Every time I go visit my mom which is about 400 miles one way she starts trying to limit my food and harasses me about being overweight. I have asked her nicely not to bring up my weight problem that it just causes hurt feelings but she keeps on doing it.
Do not argue. Do not justify. Do not validate or deny anything she says. Just keep saying it, over and over, in response to everything she ever says about your food or your weight.
If you want her to stop trying to control you (I'd call what she's doing "body policing"), then you gotta stand up for yourself. You can do it! :-)
There's nothing you can do to make her stop. She is putting her own issues with food and body image on YOU. It is her way of dealing with her own insecurity in that area. Even though the comments are directed at you, they really have nothing to do with you at all. It's all about how she feels about herself.
Also, I encourage you to continue to say "it hurts me when you talk like that" or "please do not discuss this with me", something along those lines if it helps you to feel less of a victim.

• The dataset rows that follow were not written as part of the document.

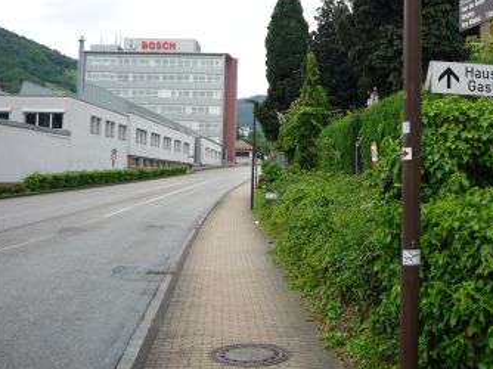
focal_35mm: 46
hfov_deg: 41.0
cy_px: 118
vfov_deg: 31.2
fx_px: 655
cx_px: 300
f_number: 4
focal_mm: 5.2
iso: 100
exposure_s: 1/200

Unfortunately, this is one of the hardest things to deal with; aging parents rarely alter long-standing habits and ways of communicating. We have to accept it, learn a strategy to deal with it, or limit our interactions with them.
Best of luck to you
Margaret
Or if your mom is in her right mind then her nagging is probably a continuation of the nagging you’ve listened to your whole life. Nagging, if not about weight, it’d be about something else....
So I assume you’d be used to that. Just say THANKS MOM...and take a trip to a nearby restaurant if your mom’s starving you! I have to sneak to get a meal when visiting my parents; I have brittle blood glucose levels (no diabetes) and will pass out if I don’t eat regularly.